All Dressed Up and Nowhere to Go

Last summer around this time I completed my first song cycle.

This song cycle was years in the making, first coming to my mind in 2014 when my composition teacher at the time suggested I write some songs for voice and string quartet. I decided to set love poems written by women and began scouring public domain poems on the internet, copying and pasting ones I liked into a document file. At that time, I wrote one song, wrote the melody for another, and sketched one or two others. But then I put it away.

In the fall of 2018 I decided I wanted to submit it to a song cycle competition which was for voice and piano. I reworked the first song for piano instead of string quartet, used the second melody to finish another song, and wrote four more. It was an 18-month long project. I finished the last song in June 2019 and gave it to a singer. We rehearsed and recorded in the fall, and I submitted the project to the competition in December 2019. (I didn’t win, but that is neither here nor there for this story.)

Last June, I began planning the first official concert of my own music. I originally wanted to premiere the song cycle on Valentine’s Day; they are love songs, after all, and Valentine’s Day was a Friday in 2020 – perfect! However, my husband convinced me to wait until summer when I wouldn’t have to risk canceling the concert due to snow. Plus, I also discovered that one of my closest friends who I only see every few years would be in the states then. She has an amazing voice and was willing to sing.

I chose pieces to fill out the concert program, gathered musicians I know to perform, found a venue, set a date for July, and was about to put down a deposit. Who would have thought that we would have no snow during February 2020 and something much worse than a snowstorm was heading our way? In March, Covid-19 hit and canceled everything.

As much as I have missed attending rehearsals and performing in concerts, having my own project and premiere put on hold indefinitely is a far greater disappointment.

A month or so ago I learned that New England Conservatory and Harvard University were closing their big auditoriums, Jordan Hall and Sanders Theater, respectively, to outside groups during the 2020/2021 school year. My first reaction was to ask, “What are all those groups going to do?” These halls are constantly being used, multiple times a day, just about every day of the year, by the school ensembles as well as outside ensembles that rent the spaces for performances. Performance spaces that can fit a sizeable group and a sizeable audience are hard to find. Performance spaces are difficult to get even for smaller ensembles. Many smaller community performance spaces, like churches and especially libraries, lack good pianos or have restrictions such as disallowing tickets to be sold.

I didn’t think that I’d face the same problem in my small town where concert venues are used relatively infrequently.
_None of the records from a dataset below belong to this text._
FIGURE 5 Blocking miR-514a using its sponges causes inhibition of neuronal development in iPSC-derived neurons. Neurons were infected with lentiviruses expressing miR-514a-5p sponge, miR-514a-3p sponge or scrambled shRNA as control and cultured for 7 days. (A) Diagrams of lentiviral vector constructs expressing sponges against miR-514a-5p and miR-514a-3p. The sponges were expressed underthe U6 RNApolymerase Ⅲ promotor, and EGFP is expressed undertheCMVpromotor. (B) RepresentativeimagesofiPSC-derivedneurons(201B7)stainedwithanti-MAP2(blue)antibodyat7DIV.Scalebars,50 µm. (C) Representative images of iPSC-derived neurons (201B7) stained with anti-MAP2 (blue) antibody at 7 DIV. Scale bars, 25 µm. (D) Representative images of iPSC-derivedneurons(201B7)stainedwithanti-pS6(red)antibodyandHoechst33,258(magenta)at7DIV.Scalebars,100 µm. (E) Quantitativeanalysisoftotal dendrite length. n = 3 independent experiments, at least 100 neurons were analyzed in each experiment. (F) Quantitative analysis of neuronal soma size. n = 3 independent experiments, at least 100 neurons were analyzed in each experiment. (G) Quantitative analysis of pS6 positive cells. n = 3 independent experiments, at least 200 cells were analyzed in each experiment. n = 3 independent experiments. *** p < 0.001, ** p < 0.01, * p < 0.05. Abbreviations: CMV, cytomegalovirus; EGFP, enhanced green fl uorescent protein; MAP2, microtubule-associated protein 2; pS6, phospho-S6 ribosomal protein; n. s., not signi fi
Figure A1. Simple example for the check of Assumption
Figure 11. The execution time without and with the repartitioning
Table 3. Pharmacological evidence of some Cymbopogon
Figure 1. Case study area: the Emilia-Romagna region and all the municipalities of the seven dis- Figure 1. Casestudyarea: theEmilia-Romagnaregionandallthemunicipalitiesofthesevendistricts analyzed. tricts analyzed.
When I learned that the governor of Rhode Island was going to begin allowing concert venues to have audiences equal to 66% of the capacity starting in July, I was hopeful. Maybe I could have this summer concert after all! I only have seven performers, including myself, and a maximum of four would perform at any one time, so social distancing wouldn’t be a problem. I never expected an enormous crowd, anyway. The audience could easily stay within the 66% of capacity limit, and I plan to live stream as well. So I reached out to the venue to ask if I could reserve a date. I expected to hear a “yes.” I figured an organization with a hall like that sitting empty all this time could use some money. I figured that musicians all over would be eager for some live music, and my little concert would be a baby step in that direction.

Instead, I learned that they are not renting the hall for the remainder of 2020 and possibly longer. The secretary said, “I am so sorry we cannot host your concert.” I appreciate her sentiment, but she has no idea.